> **How to complete this task**
Among the entries below, only the lines starting at the one with "pyautogui.scroll(1, 358, 345)" and ending at the one with "pyautogui.scroll(2, 127, 356)", both included, are to be printed exactly.

> **Records supplied**
* * *

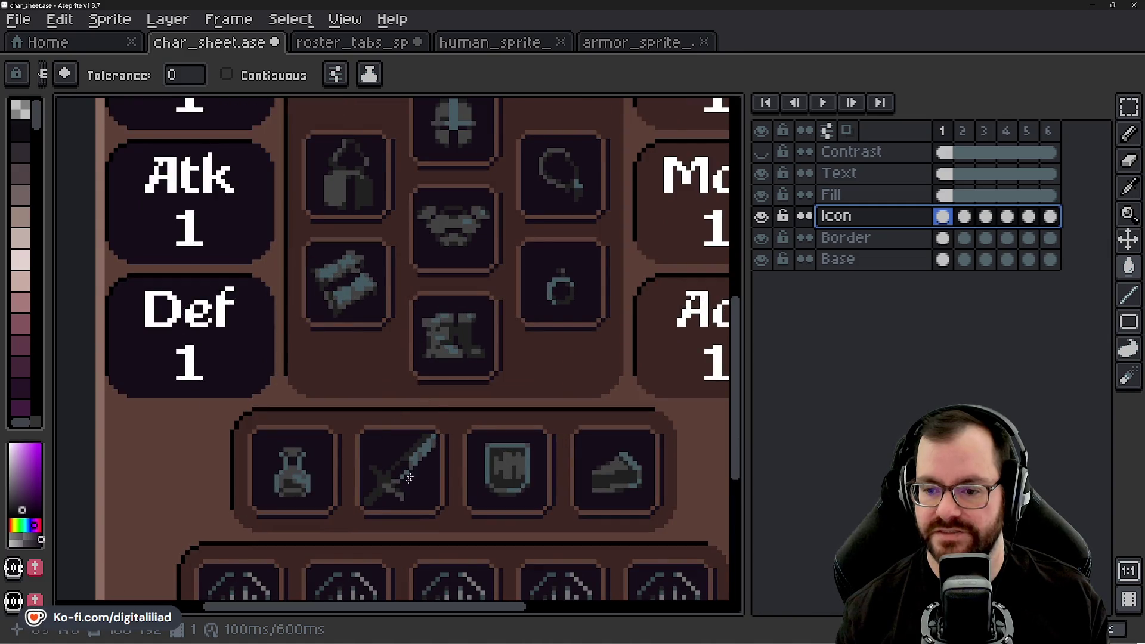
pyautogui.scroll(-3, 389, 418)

* * *

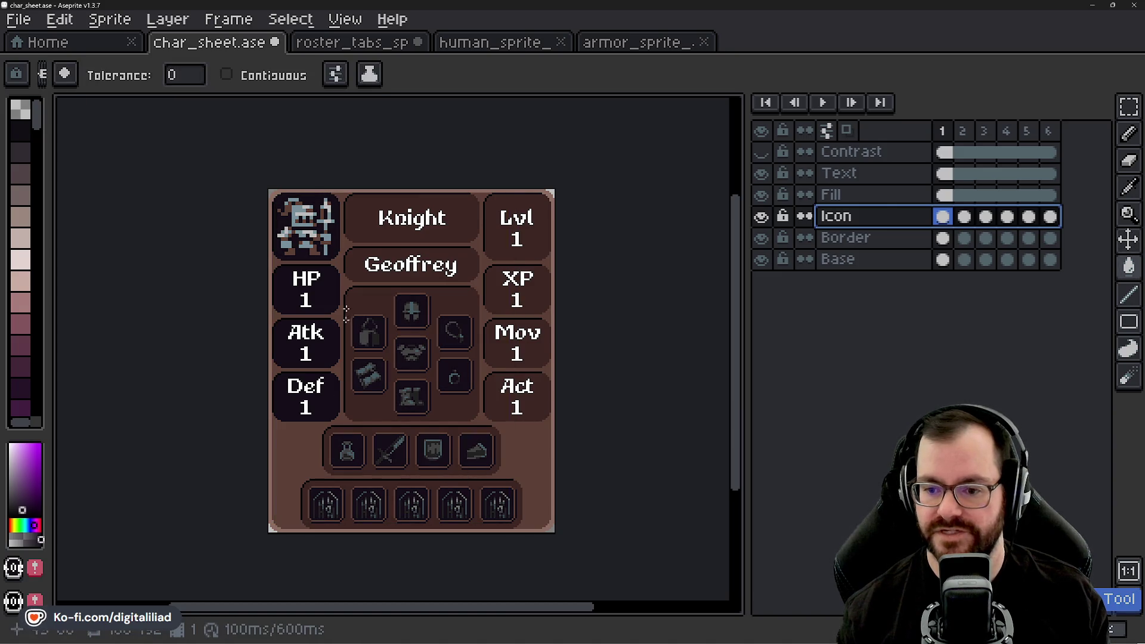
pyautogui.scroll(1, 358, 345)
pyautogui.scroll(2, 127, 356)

* * *

> **Reply to the exercise**
pyautogui.scroll(1, 358, 345)
pyautogui.scroll(2, 127, 356)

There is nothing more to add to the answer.